Georgian Defence Conference
The Georgian Defence Conference held in February in the city of Batumi, like its predecessors, sought to give interested parties the opportunity to discuss the existing security environment in Georgia and the ongoing defence reforms in its armed forced. At the Forum, organized by the Georgian Defence Ministry, a wide range of delegations from Georgia and foreign countries were given the opportunity to hold open discussions on new challenges in the global security sphere.
The conference has become a yearly tradition, and the number of delegates attending the event has grown year to year. This year, the conference was proud to welcome distinguished, high-ranking representatives from NATO, the USA and other partner countries, as well as members of the diplomatic corps. The list of the guests at the Conference also included representatives from Georgian governmental and non-governmental agencies, the parliamentary majority and opposition parties, and independent experts in the defence and security sphere.

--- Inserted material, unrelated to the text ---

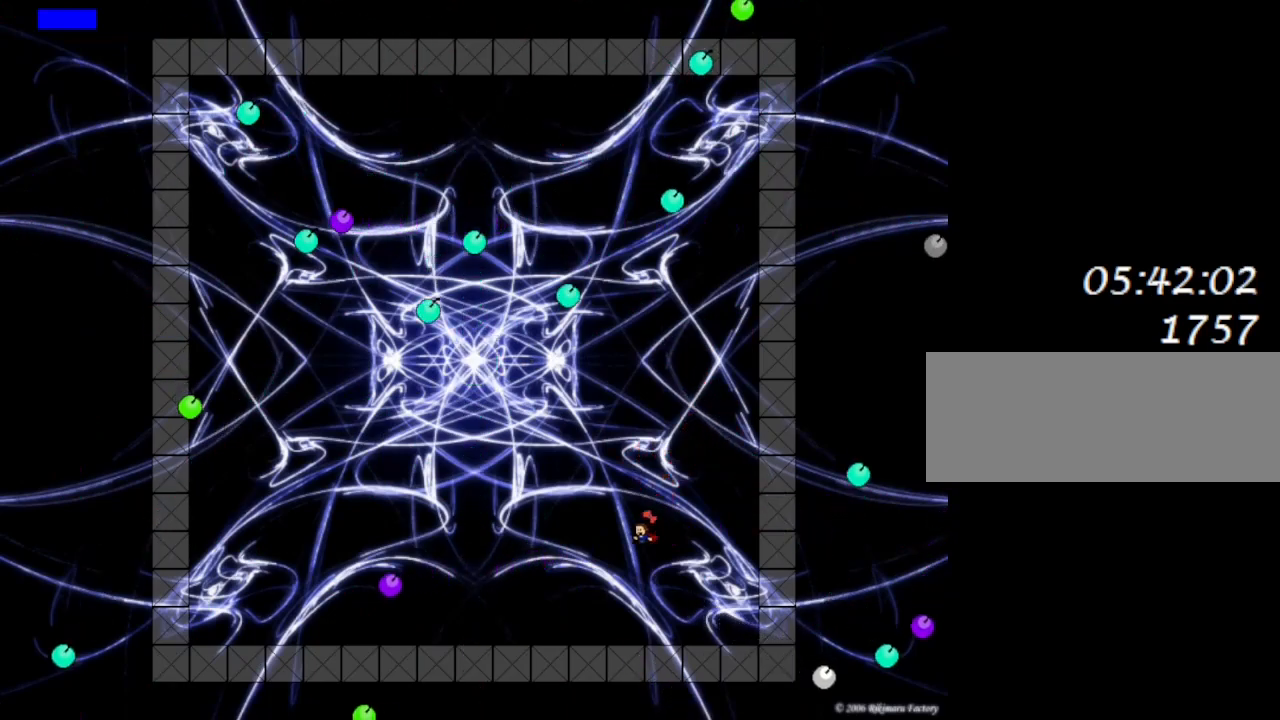
{"keys": ["lrotate", "right"], "events": [[50, "lrotate", "down"], [167, "lrotate", "up"], [300, "lrotate", "down"], [350, "left", "up"], [433, "lrotate", "up"], [450, "right", "down"], [483, "lrotate", "down"]]}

Within the framework of the two-day conference, a range of important issues were discussed, including NATO after the Lisbon Summit, global security challenges, defence reforms, the Georgian reserve system and defence transformation and transparency. An emphasis was made on the new reserve and civil defence systems, and the Strategic Review Document renewed by Georgian Defence Ministry, which reports on progress on aspects of national security relating to defence, and outlines the Georgian Armed Forces plans for development up to 2015.
Delegates at the conference had a good opportunity to discuss not only Georgian defence issues, but also broader security questions. The Vice-Minister of National Defence of Lithuania, Vytautas Umbrasas told Defence Today: “I feel that this conference was very useful and very positive. I hope, as I heard from the [Georgian] Deputy Defence Minister, it will continue to become a larger, broader and deeper event every year. I hope that next year will also have many good speakers, meetings and opportunities to discuss important security questions. It is very important for Georgia, and for the region, and maybe for other regions as well,” Umbrasas explained.
The conference was opened by the Georgian State Minister for European and Euro-Atlantic Integration, Mr. Giorgi Baramidze. In his opening remarks the minister spoke about the significance of the meeting. The Chairman of the Civil Council on Defence and Security, Mr. Erekle Mchedlishvili, highlighted the transparency and active participation of public society in the ongoing processes in the defence sphere.
In his speech, NATO General Director of the International Military Staff, Lieutenant General Jurgen Bornemann discussed such topics as NATO’s new functions, current challenges and future vision after the Lisbon Summit, as well the importance of the ISAF operation and Georgia’s participation in the mission.
One of the major topics for the conference was Georgia’s new reserve system and issues concerning civil defence. The Deputy Head of J-5, a division of the Joint Staff of Georgia, Lieutenant Colonel Omar Begoidze, and member of the parliamentary opposition, Nick Laliashvili, shared their opinions on the issue. Major General William T. Nesbitt made an interesting presentation on the American reserve system.
The fifth panel of the conference discussed defence transparency and the public’s contribution to the security decision-making process.
The UK Special Defence Advisor to the Georgian Defence Ministry, Mr. Steven Glover, presented his vision of British defence and security, and how it related to the Georgian strategic review document. The Head of the Planning and Analysis Department of the Chamber of Control of Georgia, Mr. Levan Alapishvili, concluded the conference thematically, reviewing issues related to the state budget and defence reforms.
The Georgian Defence Conference 2011, held in Batumi, will be remembered for the attendance of many high-ranking dignitaries, interesting discussion, the sharing of experiences and planning for the future. The conference is one more step forward for Georgia in terms of deepening regional and international cooperation in the security sphere.